PAGE EXTRACT
╔══

Just so you know where I'm coming from I've been doing tech support for a living for 15 years now.

go to www.java.com and download the latest (big red button saying 'Free Java Download') I recommend going to the source rather than clicking a link at some website.


----------



## Nevada (Sep 9, 2004)

arabian knight said:


> You do NOT need JAVA UNLESS a Game NEEDS it to run. JAVA is OLD technology and should be Disabled~! It is full of vulnerabilities.
> This not only goes for those that have PC's, but Macs as well.
> 
> TURN OFF JAVAhttp://www.pcmag.com/article2/0,2817,2414191,00.asp


I use Java a lot, and not for games. But Java has risks. Mostly I run Java on my own machines for my own uses, but no matter where you find Java it's important that you be able to trust the site that's hosting the Java app. There are vulnerabilities that can be exploited.


----------



## fordy (Sep 13, 2003)

Nevada said:


> I use Java a lot, and not for games. But Java has risks. Mostly I run Java on my own machines for my own uses, but no matter where you find Java it's important that you be able to trust the site that's hosting the Java app. There are vulnerabilities that can be exploited.

╚══

DATA SECTION

╔══

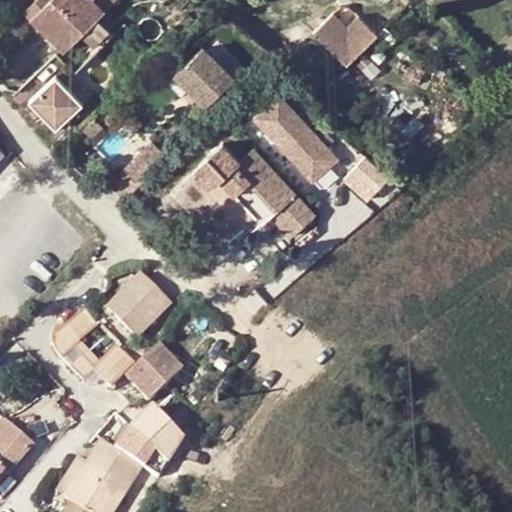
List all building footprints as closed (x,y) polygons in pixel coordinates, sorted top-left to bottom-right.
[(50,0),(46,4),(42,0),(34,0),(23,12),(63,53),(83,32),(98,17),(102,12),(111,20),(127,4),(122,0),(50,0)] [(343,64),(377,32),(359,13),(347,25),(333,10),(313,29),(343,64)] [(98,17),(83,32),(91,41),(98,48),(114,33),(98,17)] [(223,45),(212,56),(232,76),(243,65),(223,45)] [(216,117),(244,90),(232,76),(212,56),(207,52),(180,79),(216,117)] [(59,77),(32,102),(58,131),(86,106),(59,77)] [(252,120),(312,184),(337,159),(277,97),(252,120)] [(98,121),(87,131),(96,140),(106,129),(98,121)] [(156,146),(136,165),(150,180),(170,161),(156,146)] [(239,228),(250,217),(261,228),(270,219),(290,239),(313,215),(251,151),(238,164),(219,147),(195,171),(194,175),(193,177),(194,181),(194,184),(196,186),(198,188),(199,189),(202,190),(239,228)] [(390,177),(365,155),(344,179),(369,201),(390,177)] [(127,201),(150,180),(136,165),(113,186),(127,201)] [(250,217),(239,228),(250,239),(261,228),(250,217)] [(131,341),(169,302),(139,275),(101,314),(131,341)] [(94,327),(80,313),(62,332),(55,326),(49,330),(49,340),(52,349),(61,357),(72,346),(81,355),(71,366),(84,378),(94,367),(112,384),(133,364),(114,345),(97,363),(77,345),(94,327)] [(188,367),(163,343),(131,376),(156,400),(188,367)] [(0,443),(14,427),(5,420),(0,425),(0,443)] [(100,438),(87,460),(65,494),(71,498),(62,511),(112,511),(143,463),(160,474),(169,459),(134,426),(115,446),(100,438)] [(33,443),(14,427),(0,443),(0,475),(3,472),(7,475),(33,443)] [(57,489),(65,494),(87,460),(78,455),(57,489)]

╚══
╔══

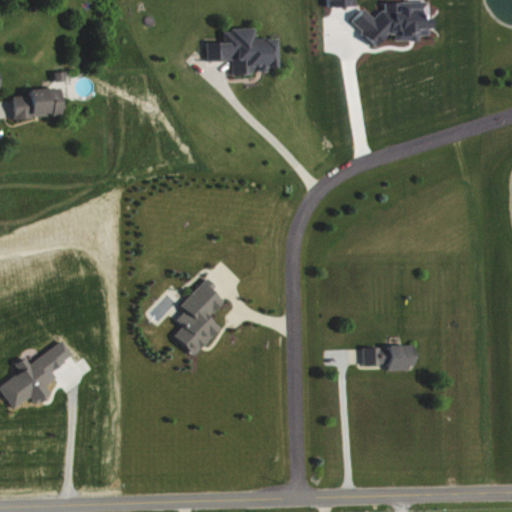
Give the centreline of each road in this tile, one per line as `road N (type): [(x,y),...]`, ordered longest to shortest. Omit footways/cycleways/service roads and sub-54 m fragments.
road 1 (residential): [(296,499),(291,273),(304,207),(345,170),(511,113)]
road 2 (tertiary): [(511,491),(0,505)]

╚══

TO DO
**a)** Repeat the records from the line containing "Give the centreline" through the line containing "road 2 (tertiary): [(511,491),(0,505)]", with both of those lines included.
**b)** Carry on the forum thread about Java's security risks from the point where it stops.

THE REPLIES
**a)**
Give the centreline of each road in this tile, one per line as `road N (type): [(x,y),...]`, ordered longest to shortest. Omit footways/cycleways/service roads and sub-54 m fragments.
road 1 (residential): [(296,499),(291,273),(304,207),(345,170),(511,113)]
road 2 (tertiary): [(511,491),(0,505)]

**b)**
................I was just reading an article that a polish security firm says that even the latest security updates released by oracle within the last ten days still have not fixed all the problems ! , fordy


----------



## Nevada (Sep 9, 2004)

fordy said:


> ................I was just reading an article that a polish security firm says that even the latest security updates released by oracle within the last ten days still have not fixed all the problems ! , fordy


That's true. You really have to trust your host.

But there are still functions that I'm not willing to give up. I use a Java app to give me a graphical interface to administrate my Linux servers. But since I install and host the app myself I can trust it.

Java will always ask you if you trust the host before starting an app. If you don't check the box in the pop-up to tell Java that you trust the host, the Java app won't run.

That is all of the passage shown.